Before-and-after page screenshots
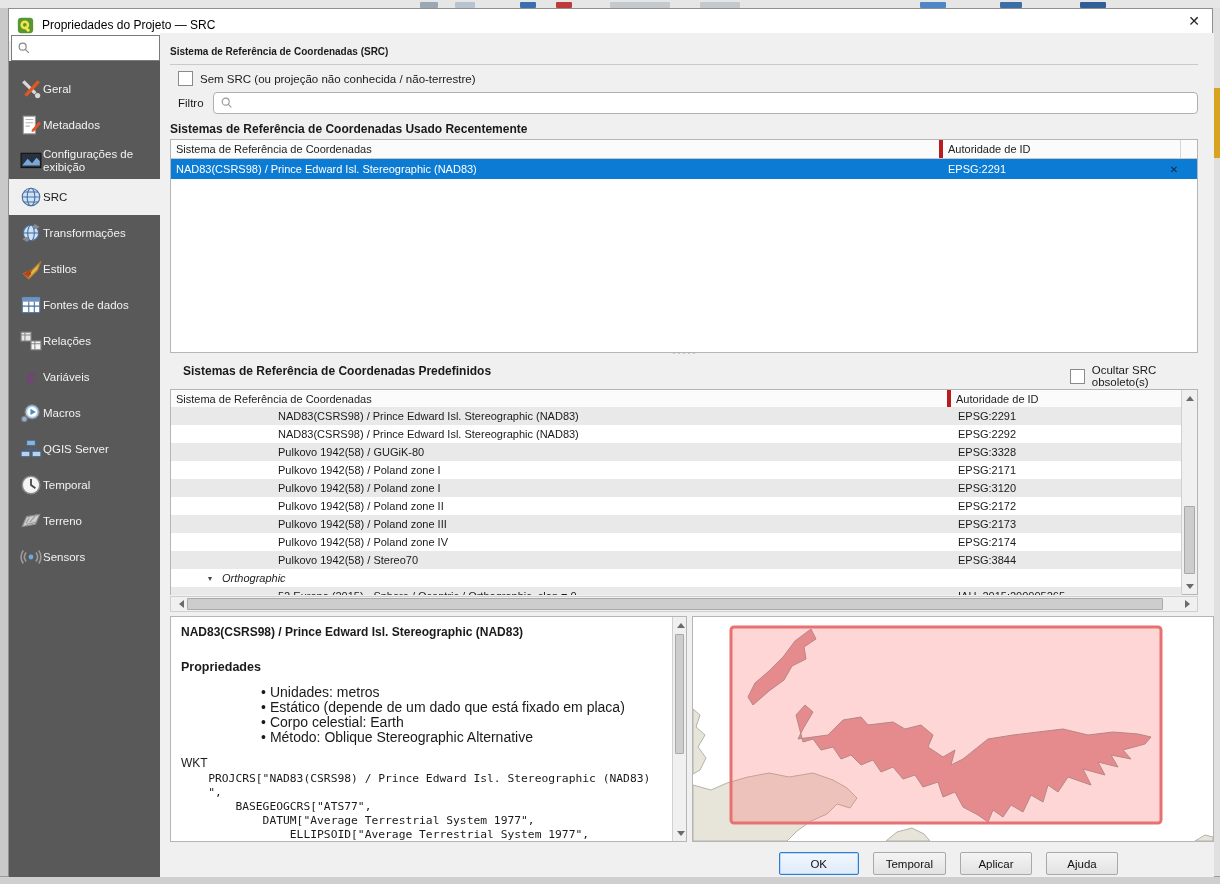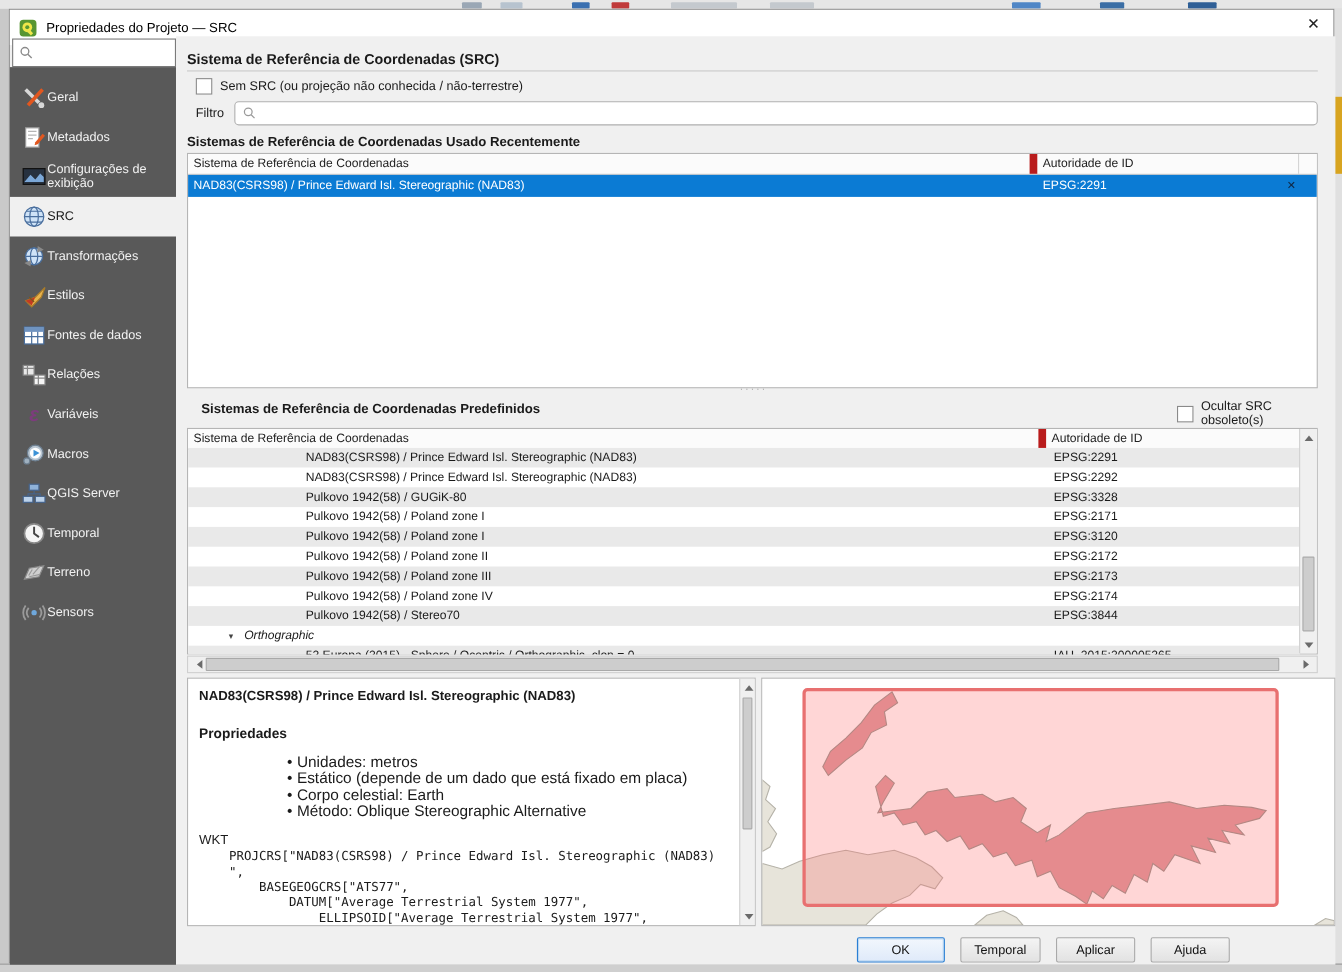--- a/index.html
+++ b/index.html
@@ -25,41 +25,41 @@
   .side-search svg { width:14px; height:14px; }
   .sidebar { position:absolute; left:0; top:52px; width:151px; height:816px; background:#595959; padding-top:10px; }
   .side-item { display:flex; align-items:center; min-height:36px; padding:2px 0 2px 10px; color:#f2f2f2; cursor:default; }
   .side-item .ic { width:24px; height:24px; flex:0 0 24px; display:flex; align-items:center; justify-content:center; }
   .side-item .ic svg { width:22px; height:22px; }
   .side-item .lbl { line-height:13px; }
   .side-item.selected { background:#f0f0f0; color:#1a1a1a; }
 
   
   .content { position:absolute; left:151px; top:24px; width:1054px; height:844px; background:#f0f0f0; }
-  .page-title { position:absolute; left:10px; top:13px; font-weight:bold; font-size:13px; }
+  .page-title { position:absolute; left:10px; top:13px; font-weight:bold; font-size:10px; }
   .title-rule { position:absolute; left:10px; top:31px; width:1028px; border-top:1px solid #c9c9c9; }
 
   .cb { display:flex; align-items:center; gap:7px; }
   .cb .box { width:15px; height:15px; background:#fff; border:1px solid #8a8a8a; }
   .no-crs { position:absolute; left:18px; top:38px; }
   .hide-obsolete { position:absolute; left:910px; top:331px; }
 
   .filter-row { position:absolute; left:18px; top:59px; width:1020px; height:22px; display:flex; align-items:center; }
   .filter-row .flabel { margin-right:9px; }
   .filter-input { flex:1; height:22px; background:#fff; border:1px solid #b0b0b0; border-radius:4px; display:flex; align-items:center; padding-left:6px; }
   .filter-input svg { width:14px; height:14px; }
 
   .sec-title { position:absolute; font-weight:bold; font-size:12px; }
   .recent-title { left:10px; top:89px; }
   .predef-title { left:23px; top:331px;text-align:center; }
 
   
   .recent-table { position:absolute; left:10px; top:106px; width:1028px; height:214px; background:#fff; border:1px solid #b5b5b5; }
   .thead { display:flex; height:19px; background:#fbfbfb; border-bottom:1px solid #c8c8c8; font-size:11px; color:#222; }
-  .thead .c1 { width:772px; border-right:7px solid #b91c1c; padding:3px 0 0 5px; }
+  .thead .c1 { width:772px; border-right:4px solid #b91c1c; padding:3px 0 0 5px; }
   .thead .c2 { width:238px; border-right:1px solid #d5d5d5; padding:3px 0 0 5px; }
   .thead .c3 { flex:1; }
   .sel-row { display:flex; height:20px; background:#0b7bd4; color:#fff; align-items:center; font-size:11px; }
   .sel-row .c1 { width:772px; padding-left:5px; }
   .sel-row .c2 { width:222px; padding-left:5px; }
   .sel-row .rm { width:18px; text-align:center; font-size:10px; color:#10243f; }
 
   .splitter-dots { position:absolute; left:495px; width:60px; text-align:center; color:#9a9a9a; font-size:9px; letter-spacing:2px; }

§ **Instruction**: In the records above, find each line holding "input" and copy it.

§ **Response box**:
   .filter-input { flex:1; height:22px; background:#fff; border:1px solid #b0b0b0; border-radius:4px; display:flex; align-items:center; padding-left:6px; }
   .filter-input svg { width:14px; height:14px; }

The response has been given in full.